> _Material to process_

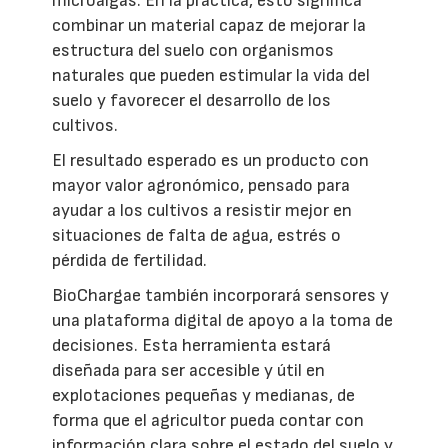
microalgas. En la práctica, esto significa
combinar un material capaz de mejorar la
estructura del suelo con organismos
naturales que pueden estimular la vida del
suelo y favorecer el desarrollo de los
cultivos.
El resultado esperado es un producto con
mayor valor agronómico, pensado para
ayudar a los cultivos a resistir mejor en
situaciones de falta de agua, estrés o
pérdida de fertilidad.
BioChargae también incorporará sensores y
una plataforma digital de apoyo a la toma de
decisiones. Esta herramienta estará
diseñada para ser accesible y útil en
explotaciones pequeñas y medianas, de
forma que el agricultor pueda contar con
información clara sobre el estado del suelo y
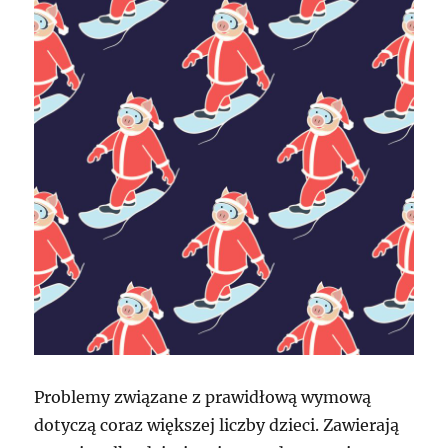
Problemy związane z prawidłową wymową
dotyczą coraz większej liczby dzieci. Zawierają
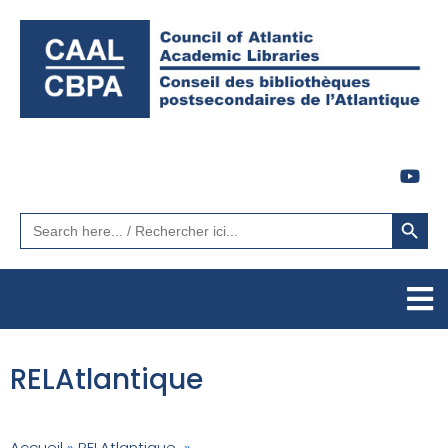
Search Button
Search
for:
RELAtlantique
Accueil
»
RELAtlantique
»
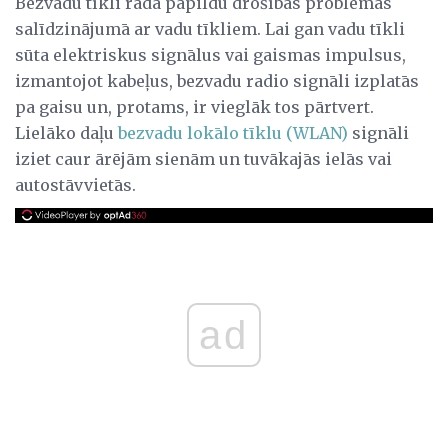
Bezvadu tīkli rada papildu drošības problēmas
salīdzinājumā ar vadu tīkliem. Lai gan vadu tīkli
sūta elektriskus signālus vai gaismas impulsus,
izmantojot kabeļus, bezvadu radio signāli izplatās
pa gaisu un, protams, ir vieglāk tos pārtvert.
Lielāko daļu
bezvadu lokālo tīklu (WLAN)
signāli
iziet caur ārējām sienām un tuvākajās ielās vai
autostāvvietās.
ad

==

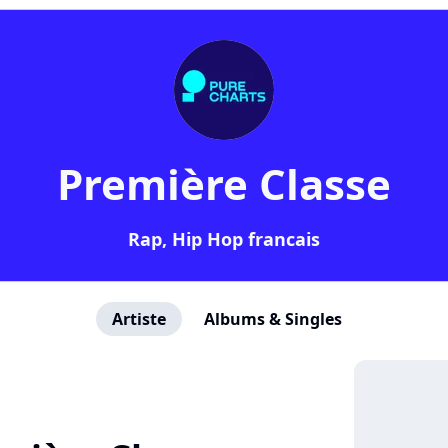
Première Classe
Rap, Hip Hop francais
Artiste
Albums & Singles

> _Request_
Repeat, word for word, the lines of the listing that start with the line containing "microalgas. En la práctica, esto significa" and run through the line containing "BioChargae también incorporará sensores y".

> _Answer box_
microalgas. En la práctica, esto significa
combinar un material capaz de mejorar la
estructura del suelo con organismos
naturales que pueden estimular la vida del
suelo y favorecer el desarrollo de los
cultivos.
El resultado esperado es un producto con
mayor valor agronómico, pensado para
ayudar a los cultivos a resistir mejor en
situaciones de falta de agua, estrés o
pérdida de fertilidad.
BioChargae también incorporará sensores y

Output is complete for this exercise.